Today, the United States Supreme Court issued a sweeping ruling in favor of marriage in Obergefell v. Hodges (also: Henry v. Hodges--Ohio; Bourke v. Beshear and Love v. Beshear--Kentucky; DeBoer v. Snyder--MI; Tanco v. Haslam--TN). In a 5-4 decision, the justices endorsed the dual rationales of fundamental rights and equal protection. This is an enormous win for civil liberties.

The ACLU of San Diego & Imperial Counties is ecstatic that the Court struck down the discriminatory marriage bans that have harmed same-sex couples and their families. With today's ruling that marriage bans are unconstitutional, marriage equality will come in short order, not only to the four states in the 6th Circuit (Ohio, Michigan, Kentucky, and Tennessee), but to all states that currently deny marriage equality. The ruling brings full relief to the petitioners and same-sex couples who are married or who wish to marry across the country.

From the opinion:

"It is now clear that the challenged laws burden the liberty of same-sex couples, and it must be further acknowledged that they abridge central precepts of equality . . . Especially against a long history of disapproval of their relationships, this denial to same-sex couples of the right to marry works a grave and continuing harm. The imposition of this disability on gays and lesbians serves to disrespect and subordinate them. And the Equal Protection Clause, like the Due Process Clause, prohibits this unjustified infringement of the fundamental right to marry."

From our friends at www.scotusblog.org, "The majority bases its conclusion that same-sex marriage is a fundamental right on "four principles and traditions": (1) right to person choice in marriage is "inherent in the concept of individual autonomy"; (2) "two-person union unlike any other in its importance to the committed individuals"; (3) marriage safeguards children and families; (4) marriage is a keystone to our social order."

The ACLU has been working for the rights of LGBT people since 1936, when it brought its first gay rights case.
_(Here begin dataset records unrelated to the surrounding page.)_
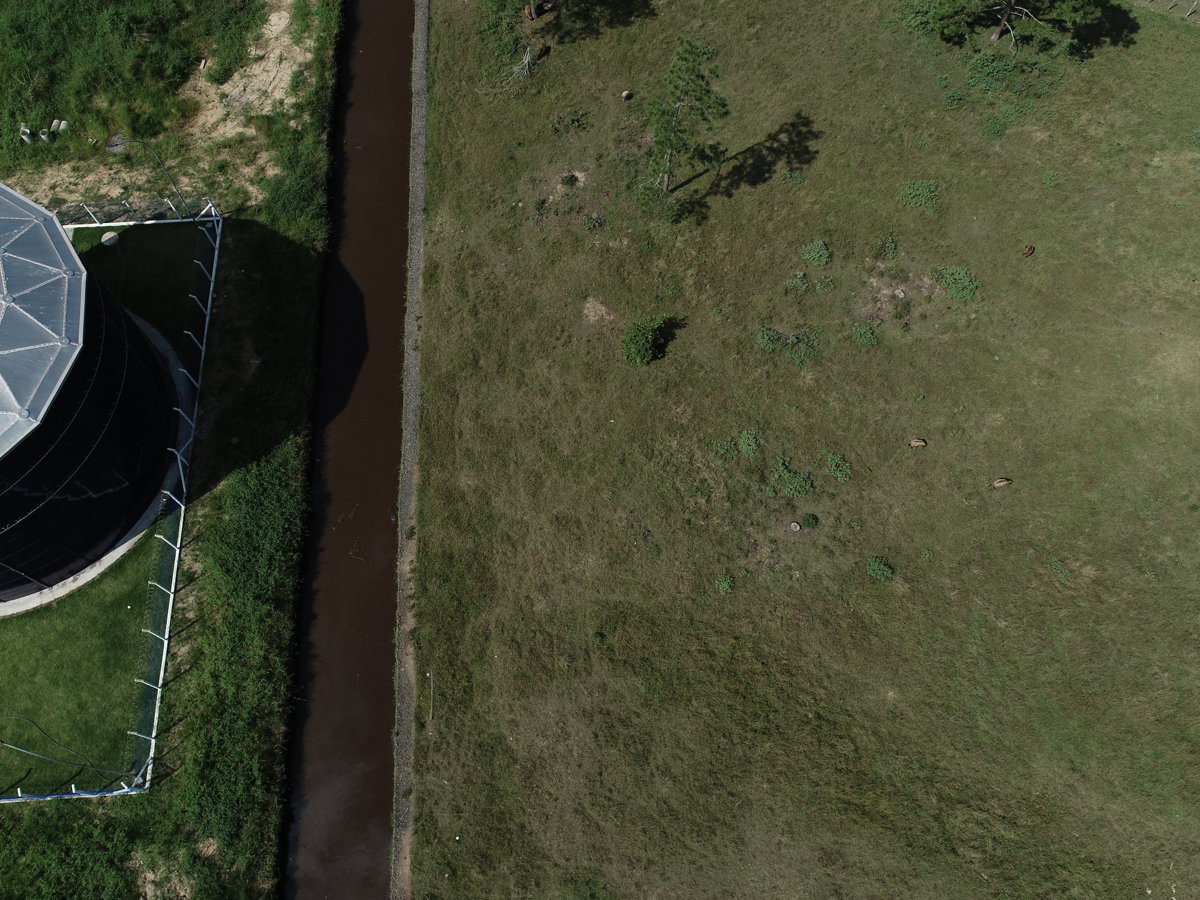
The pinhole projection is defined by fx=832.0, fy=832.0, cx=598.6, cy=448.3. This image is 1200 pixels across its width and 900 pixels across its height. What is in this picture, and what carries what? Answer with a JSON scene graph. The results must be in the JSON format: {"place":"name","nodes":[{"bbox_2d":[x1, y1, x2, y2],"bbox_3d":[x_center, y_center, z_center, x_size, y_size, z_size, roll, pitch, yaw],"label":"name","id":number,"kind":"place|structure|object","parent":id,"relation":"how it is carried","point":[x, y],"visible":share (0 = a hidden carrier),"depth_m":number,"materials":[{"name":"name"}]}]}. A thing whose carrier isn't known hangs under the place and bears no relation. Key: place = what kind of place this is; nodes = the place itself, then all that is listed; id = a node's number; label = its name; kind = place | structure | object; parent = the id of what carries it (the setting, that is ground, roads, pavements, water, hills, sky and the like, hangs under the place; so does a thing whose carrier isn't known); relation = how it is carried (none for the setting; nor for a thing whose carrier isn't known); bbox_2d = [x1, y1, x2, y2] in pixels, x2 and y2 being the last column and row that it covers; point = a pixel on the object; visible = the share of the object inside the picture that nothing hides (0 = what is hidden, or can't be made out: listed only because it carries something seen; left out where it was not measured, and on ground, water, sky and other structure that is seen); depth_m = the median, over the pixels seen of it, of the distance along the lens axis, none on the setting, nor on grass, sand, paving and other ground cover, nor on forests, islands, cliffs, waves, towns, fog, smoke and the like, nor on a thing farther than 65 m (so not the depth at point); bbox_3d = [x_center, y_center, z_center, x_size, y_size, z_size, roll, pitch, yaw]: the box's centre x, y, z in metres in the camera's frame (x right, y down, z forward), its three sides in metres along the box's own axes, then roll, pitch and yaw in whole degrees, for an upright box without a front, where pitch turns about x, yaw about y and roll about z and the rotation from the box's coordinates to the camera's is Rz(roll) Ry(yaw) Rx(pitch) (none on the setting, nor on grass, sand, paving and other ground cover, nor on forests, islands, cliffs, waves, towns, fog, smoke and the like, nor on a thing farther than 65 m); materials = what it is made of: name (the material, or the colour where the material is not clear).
{"place":"outdoors","nodes":[
{"label":"outdoors","id":0,"kind":"place"},
{"bbox_2d":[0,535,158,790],"label":"lawn","id":1,"kind":"structure","parent":0,"point":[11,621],"materials":[{"name":"green plant"}]},
{"bbox_2d":[1,714,128,778],"bbox_3d":[-18.758,10.156,28.279,3.380,6.776,0.463,4,64,2],"label":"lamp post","id":2,"kind":"object","parent":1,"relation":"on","point":[95,767],"visible":0.99,"depth_m":28.12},
{"bbox_2d":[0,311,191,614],"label":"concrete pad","id":3,"kind":"object","parent":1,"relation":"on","point":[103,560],"visible":0.32,"depth_m":34.37,"materials":[{"name":"grey concrete"}]},
{"bbox_2d":[0,179,179,602],"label":"water tank","id":4,"kind":"object","parent":3,"relation":"on","point":[53,225],"visible":0.97,"depth_m":30.73,"materials":[{"name":"black metal"}]},
{"bbox_2d":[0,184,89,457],"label":"metal roof","id":5,"kind":"object","parent":4,"relation":"on","point":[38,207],"visible":0.93,"depth_m":28.38,"materials":[{"name":"metal"}]},
{"bbox_2d":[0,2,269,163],"label":"tall grass","id":6,"kind":"structure","parent":0,"point":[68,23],"visible":0.9,"materials":[{"name":"green plant"}]},
{"bbox_2d":[74,218,212,352],"label":"lawn","id":7,"kind":"structure","parent":0,"point":[135,233],"materials":[{"name":"green plant"}]},
{"bbox_2d":[101,231,119,247],"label":"concrete cover","id":8,"kind":"object","parent":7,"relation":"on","point":[113,235],"visible":0.91,"depth_m":39.42,"materials":[{"name":"grey concrete"}]},
{"bbox_2d":[1,0,340,899],"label":"grass bank","id":9,"kind":"structure","parent":0,"point":[170,790],"materials":[{"name":"green plant"}]},
{"bbox_2d":[19,123,33,143],"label":"concrete pipe","id":10,"kind":"object","parent":9,"relation":"on","point":[26,129],"visible":0.85,"depth_m":41.19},
{"bbox_2d":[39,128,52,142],"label":"concrete pipe","id":11,"kind":"object","parent":9,"relation":"on","point":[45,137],"visible":0.92,"depth_m":41.99,"materials":[{"name":"concrete"}]},
{"bbox_2d":[51,118,68,133],"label":"concrete pipes","id":12,"kind":"object","parent":9,"relation":"on","point":[60,127],"visible":0.84,"depth_m":42.33,"materials":[{"name":"concrete"}]},
{"bbox_2d":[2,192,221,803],"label":"fence","id":13,"kind":"object","parent":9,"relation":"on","point":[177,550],"visible":0.7,"depth_m":32.93,"materials":[{"name":"metal"}]},
{"bbox_2d":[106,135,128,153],"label":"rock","id":14,"kind":"object","parent":9,"relation":"on","point":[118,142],"visible":0.66,"depth_m":42.43,"materials":[{"name":"grey"}]},
{"bbox_2d":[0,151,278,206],"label":"dirt patch","id":15,"kind":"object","parent":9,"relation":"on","point":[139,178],"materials":[{"name":"beige soil"}]},
{"bbox_2d":[114,137,187,213],"bbox_3d":[-20.590,-12.261,38.563,2.133,5.678,0.342,-8,65,-4],"label":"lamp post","id":16,"kind":"object","parent":9,"relation":"on","point":[125,142],"visible":0.92,"depth_m":37.74,"materials":[{"name":"metal"}]},
{"bbox_2d":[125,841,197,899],"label":"dirt patch","id":17,"kind":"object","parent":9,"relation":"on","point":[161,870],"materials":[{"name":"beige soil"}]},
{"bbox_2d":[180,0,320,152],"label":"dirt patch","id":18,"kind":"object","parent":9,"relation":"on","point":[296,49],"visible":0.62,"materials":[{"name":"beige soil"}]},
{"bbox_2d":[281,1,410,899],"label":"canal water","id":19,"kind":"structure","parent":0,"point":[378,31],"materials":[{"name":"brown liquid"}]},
{"bbox_2d":[389,0,429,899],"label":"gravel strip","id":20,"kind":"structure","parent":0,"point":[413,268],"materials":[{"name":"grey"}]},
{"bbox_2d":[408,0,1199,899],"label":"grass field","id":21,"kind":"structure","parent":0,"point":[1007,497],"materials":[{"name":"green plant"}]},
{"bbox_2d":[427,671,434,722],"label":"post","id":22,"kind":"object","parent":21,"relation":"on","point":[431,712],"visible":0.98,"depth_m":32.01,"materials":[{"name":"brown wood"}]},
{"bbox_2d":[475,0,535,77],"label":"shrub","id":23,"kind":"object","parent":21,"relation":"on","point":[503,46],"visible":0.87,"depth_m":42.20,"materials":[{"name":"green plant"}]},
{"bbox_2d":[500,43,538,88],"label":"dead branch","id":24,"kind":"object","parent":21,"relation":"on","point":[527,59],"visible":0.87,"depth_m":42.56,"materials":[{"name":"grey wood"}]},
{"bbox_2d":[484,0,589,22],"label":"tree","id":25,"kind":"object","parent":21,"relation":"on","point":[532,16],"visible":0.99,"depth_m":45.00,"materials":[{"name":"green plant"}]},
{"bbox_2d":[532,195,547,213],"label":"shrub","id":26,"kind":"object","parent":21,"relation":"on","point":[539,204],"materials":[{"name":"green plant"}]},
{"bbox_2d":[536,42,550,58],"bbox_3d":[-3.028,-21.687,45.012,0.594,0.647,1.155,32,68,14],"label":"cow","id":27,"kind":"object","parent":21,"relation":"on","point":[545,49],"visible":0.97,"depth_m":44.89},
{"bbox_2d":[559,172,579,187],"bbox_3d":[-1.472,-13.112,40.467,1.043,0.592,1.069,-1,64,-1],"label":"shrub","id":28,"kind":"object","parent":21,"relation":"on","point":[567,180],"visible":0.98,"depth_m":40.39,"materials":[{"name":"green plant"}]},
{"bbox_2d":[549,108,589,133],"bbox_3d":[-1.532,-16.688,42.276,2.280,0.879,2.049,-1,64,-1],"label":"shrub","id":29,"kind":"object","parent":21,"relation":"on","point":[572,119],"visible":0.98,"depth_m":42.23,"materials":[{"name":"green plant"}]},
{"bbox_2d":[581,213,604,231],"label":"shrub","id":30,"kind":"object","parent":21,"relation":"on","point":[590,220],"visible":0.98,"depth_m":39.84,"materials":[{"name":"green plant"}]},
{"bbox_2d":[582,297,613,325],"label":"dirt patch","id":31,"kind":"object","parent":21,"relation":"on","point":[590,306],"visible":0.9,"depth_m":38.29,"materials":[{"name":"brown soil"}]},
{"bbox_2d":[620,89,633,101],"bbox_3d":[1.478,-18.612,43.691,0.692,0.494,0.531,-38,70,-16],"label":"animal","id":32,"kind":"object","parent":21,"relation":"on","point":[624,94],"visible":0.99,"depth_m":43.58},
{"bbox_2d":[620,315,671,365],"bbox_3d":[2.035,-4.952,36.546,2.366,1.672,2.550,33,69,15],"label":"shrub","id":33,"kind":"object","parent":21,"relation":"on","point":[644,346],"visible":0.99,"depth_m":36.22,"materials":[{"name":"green plant"}]},
{"bbox_2d":[633,36,731,202],"bbox_3d":[3.536,-14.594,37.458,4.593,7.931,4.565,35,69,15],"label":"tree","id":34,"kind":"object","parent":21,"relation":"on","point":[669,144],"visible":1,"depth_m":36.30,"materials":[{"name":"plant"}]},
{"bbox_2d":[714,569,735,594],"bbox_3d":[5.070,5.371,33.378,0.972,0.618,1.161,-1,64,-1],"label":"shrub","id":35,"kind":"object","parent":21,"relation":"on","point":[726,586],"visible":0.96,"depth_m":33.35,"materials":[{"name":"green plant"}]},
{"bbox_2d":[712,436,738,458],"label":"shrub","id":36,"kind":"object","parent":21,"relation":"on","point":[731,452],"visible":0.93,"depth_m":35.08,"materials":[{"name":"green plant"}]},
{"bbox_2d":[737,427,763,454],"bbox_3d":[6.471,-0.349,35.382,1.365,0.792,1.463,-1,64,-1],"label":"shrub","id":37,"kind":"object","parent":21,"relation":"on","point":[746,437],"visible":0.97,"depth_m":35.30,"materials":[{"name":"green plant"}]},
{"bbox_2d":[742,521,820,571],"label":"dirt patch","id":38,"kind":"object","parent":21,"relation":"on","point":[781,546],"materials":[{"name":"brown soil"}]},
{"bbox_2d":[754,326,820,368],"bbox_3d":[8.348,-4.661,36.854,3.615,1.051,2.931,-1,64,-1],"label":"shrub","id":39,"kind":"object","parent":21,"relation":"on","point":[763,336],"visible":0.95,"depth_m":36.79,"materials":[{"name":"green plant"}]},
{"bbox_2d":[771,459,813,497],"bbox_3d":[7.966,1.243,34.228,2.022,0.941,2.064,-1,64,-1],"label":"shrub","id":40,"kind":"object","parent":21,"relation":"on","point":[788,475],"visible":0.98,"depth_m":34.13,"materials":[{"name":"green plant"}]},
{"bbox_2d":[788,520,801,531],"bbox_3d":[8.116,3.188,34.507,0.554,0.343,0.565,8,65,4],"label":"rock","id":41,"kind":"object","parent":21,"relation":"on","point":[793,525],"visible":0.99,"depth_m":34.41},
{"bbox_2d":[784,270,811,291],"bbox_3d":[9.317,-7.844,38.821,1.309,0.777,1.304,-1,64,-1],"label":"shrub","id":42,"kind":"object","parent":21,"relation":"on","point":[798,281],"visible":0.98,"depth_m":38.76,"materials":[{"name":"green plant"}]},
{"bbox_2d":[798,512,818,529],"bbox_3d":[8.540,2.905,33.783,0.828,0.535,0.817,-1,64,-1],"label":"shrub","id":43,"kind":"object","parent":21,"relation":"on","point":[806,523],"visible":0.98,"depth_m":33.70,"materials":[{"name":"green plant"}]},
{"bbox_2d":[798,240,829,265],"bbox_3d":[10.128,-9.217,39.018,1.625,0.808,1.672,-1,64,-1],"label":"shrub","id":44,"kind":"object","parent":21,"relation":"on","point":[818,245],"visible":0.97,"depth_m":38.90,"materials":[{"name":"green plant"}]},
{"bbox_2d":[825,452,853,481],"bbox_3d":[10.050,0.754,34.814,1.390,0.733,1.515,-1,64,-1],"label":"shrub","id":45,"kind":"object","parent":21,"relation":"on","point":[833,467],"visible":0.97,"depth_m":34.74,"materials":[{"name":"green plant"}]},
{"bbox_2d":[849,322,879,347],"bbox_3d":[11.840,-5.100,37.061,1.523,0.748,1.565,-1,64,-1],"label":"shrub","id":46,"kind":"object","parent":21,"relation":"on","point":[865,336],"visible":0.96,"depth_m":36.98,"materials":[{"name":"green plant"}]},
{"bbox_2d":[865,555,893,580],"bbox_3d":[11.254,4.763,33.346,1.308,0.676,1.370,-1,64,-1],"label":"shrub","id":47,"kind":"object","parent":21,"relation":"on","point":[875,568],"visible":0.97,"depth_m":33.29,"materials":[{"name":"green plant"}]},
{"bbox_2d":[876,232,897,258],"bbox_3d":[13.475,-9.500,38.881,1.188,0.836,1.359,-1,64,-1],"label":"shrub","id":48,"kind":"object","parent":21,"relation":"on","point":[890,248],"visible":0.98,"depth_m":38.82,"materials":[{"name":"green plant"}]},
{"bbox_2d":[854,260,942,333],"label":"dirt patch","id":49,"kind":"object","parent":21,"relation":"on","point":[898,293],"visible":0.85,"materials":[{"name":"brown soil"}]},
{"bbox_2d":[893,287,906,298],"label":"rock","id":50,"kind":"object","parent":21,"relation":"on","point":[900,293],"visible":0.98,"depth_m":38.83,"materials":[{"name":"grey stone"}]},
{"bbox_2d":[908,437,927,448],"bbox_3d":[13.655,-0.282,35.654,0.824,0.484,0.354,-1,64,-1],"label":"cow","id":51,"kind":"object","parent":21,"relation":"on","point":[918,442],"visible":0.97,"depth_m":35.57},
{"bbox_2d":[897,179,940,210],"bbox_3d":[15.687,-12.488,40.571,2.356,0.932,2.356,-1,64,-1],"label":"shrub","id":52,"kind":"object","parent":21,"relation":"on","point":[927,190],"visible":0.97,"depth_m":40.47,"materials":[{"name":"green plant"}]},
{"bbox_2d":[935,266,979,302],"bbox_3d":[16.525,-7.684,38.237,2.305,0.907,2.432,-1,64,-1],"label":"shrub","id":53,"kind":"object","parent":21,"relation":"on","point":[965,281],"visible":0.94,"depth_m":38.13,"materials":[{"name":"green plant"}]},
{"bbox_2d":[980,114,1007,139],"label":"shrub","id":54,"kind":"object","parent":21,"relation":"on","point":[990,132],"visible":0.97,"depth_m":41.15,"materials":[{"name":"green plant"}]},
{"bbox_2d":[991,476,1011,487],"bbox_3d":[16.562,1.321,34.211,0.893,0.508,0.390,-11,65,-5],"label":"cow","id":55,"kind":"object","parent":21,"relation":"on","point":[1002,482],"visible":0.97,"depth_m":34.14},
{"bbox_2d":[899,0,1114,50],"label":"tree","id":56,"kind":"object","parent":21,"relation":"on","point":[997,34],"visible":0.99,"depth_m":42.29,"materials":[{"name":"green plant"}]},
{"bbox_2d":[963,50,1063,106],"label":"shrub","id":57,"kind":"object","parent":21,"relation":"on","point":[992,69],"visible":0.9,"depth_m":42.79,"materials":[{"name":"green plant"}]},
{"bbox_2d":[1022,243,1034,256],"bbox_3d":[20.609,-9.585,39.899,0.422,0.515,0.869,38,70,16],"label":"cow","id":58,"kind":"object","parent":21,"relation":"on","point":[1029,248],"visible":0.97,"depth_m":39.79},
{"bbox_2d":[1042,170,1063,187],"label":"shrub","id":59,"kind":"object","parent":21,"relation":"on","point":[1052,177],"visible":0.95,"depth_m":40.92,"materials":[{"name":"green plant"}]},
{"bbox_2d":[1046,559,1070,578],"bbox_3d":[18.728,4.876,33.891,1.117,0.549,1.172,-1,64,-1],"label":"shrub","id":60,"kind":"object","parent":21,"relation":"on","point":[1054,565],"visible":0.9,"depth_m":33.86,"materials":[{"name":"green plant"}]},
{"bbox_2d":[1135,0,1199,22],"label":"wire fence","id":61,"kind":"object","parent":21,"relation":"on","point":[1173,3],"visible":0.94,"depth_m":46.04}
]}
The organization also filed the first freedom-to-marry lawsuit for same-sex couples in 1970, and represented Edie Windsor in her successful challenge to the federal Defense of Marriage Act in June 2013. The ACLU has filed sixteen federal court marriage lawsuits on behalf of same-sex couples since the Windsor decision.

Before today's decision, there was a patchwork of relationship protections across the country. Thirty-sixstates and Washington, D.C. allowed same-sex couples to marry; thirteen states refused. The ACLU argues that America shouldn't have different rules for something so fundamentally important as marriage.

Marriage is about love and commitment. Same-sex couples make the commitment at the core of marriage, and they should also get the protections and respect that come with marriage.

And today, as members of the LGBT community and as allies, we celebrate a tremendous step forward in realizing the vision and values embodied in our precious Constitution and Bill of Rights.